The story would have been perfect: Two friends, staying together this week at a house nearby, chasing their first major title while a third friend — with two majors already — gets to cheer them on.
It wasn’t meant to be Sunday as Rickie Fowler shot an even-par 72 to finish 10-under for the tournament but six shots off the winner, fellow young American Brooks Koepka (and despite Brooks looking very much like the older brother of the group, he’s a year younger than Fowler).
Thomas got off to a tough start and finished with a 3-over 75, 8-under for the tournament and in a tie for ninth despite playing in the final group.
“He had been there before and I hadn’t so he was maybe more comfortable than I was,” Thomas said of Fowler after the round.
“It was different [for me], but we were hoping that one of us was going to get it.”
Spieth is no stranger to major championship shortcomings either, losing a fierce battle with Jason Day at the 2015 PGA Championship at nearby Whistling Straits, and his infamous meltdown at the Masters last year.
Fowler was quick to point out after his round that losing is an even bigger part of professional golf than winning.
“I mean, I feel like golf-wise I’m playing at the highest level. If you look at the negatives too much, I mean, you’re going to be stuck doing that the whole time,” Fowler told reporters after his disappointing final round, the late-afternoon sun causing his traditional Sunday orange to glow.
“You have to measure success in different ways, not just by winning, just because that doesn’t happen a whole lot. I think Tiger had the best winning percentage of all time at 30%, and you’re lucky to even sniff close to 10. You kind of have to say, hey, it’s a major. We played well this week. I felt like I did a lot of good things, especially in the first round, executing my game plan.”
Thomas, for his part, echoes those sentiments, insisting he’s had a pretty good career for someone who is still just 24. In some ways, the idea that either has underachieved stems from the incredible success of Spieth, the youngest in the group.
He’s been battling Jordan dating back to their days on the junior circuit together. The two met when they were 14, and even played together representing the U.S. in a tournament in France.
A decade on, they’re chasing major titles together.
“It is cool. I think it’s something that needs to go more noticed, at least for myself. I’ve had a pretty awesome career for 24 and because of so many of the young stars it’s easy to get down on myself and look at a today like today and be down and be upset,” Thomas said, the cheers for Open winner Koepka echoing off the clubhouse behind him.

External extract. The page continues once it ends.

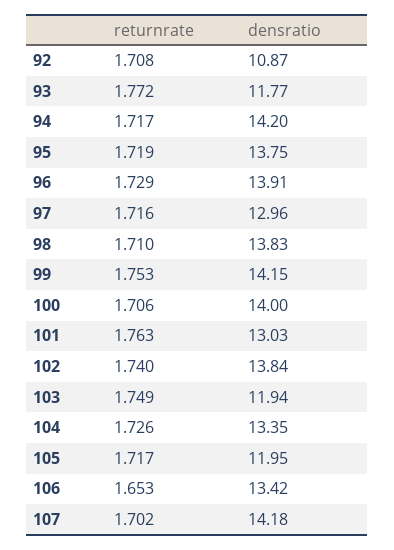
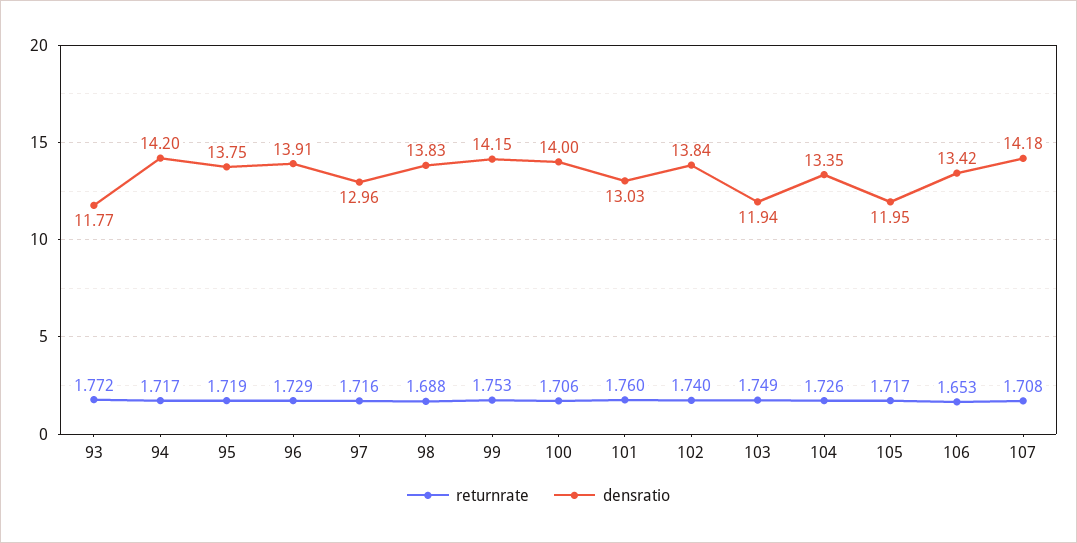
returnrate, 92: 1.708 -> none
densratio, 92: 10.87 -> none
returnrate, 98: 1.71 -> 1.688
returnrate, 101: 1.763 -> 1.76
returnrate, 107: 1.702 -> 1.708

Young stars. Like perhaps Jordan Spieth?
“I don’t come here to be top-10, I come here to win, but I was in the final group, which is a new thing for me and just knocking new things off the list,” he said before bringing it back.
“But it’s really cool what we’re doing, and doing it together.”
For Thomas and Fowler this week “doing it” was contending for a major title, something their pal Jordan can’t claim. Each is likely to etch his name on a championship trophy sooner rather than later, and Spieth will no doubt bag more for himself.
One of the few things Tour players have in common with the average weekend duffer is that feeling of frustration and loss, like you could have played better, or couldn’t possibly have played worse.
Fowler, Thomas and Spieth couldn’t play more different styles of golf, but they share the sting of watching the opportunity to win a championship slip through their grasp.
No wonder they need those vacations.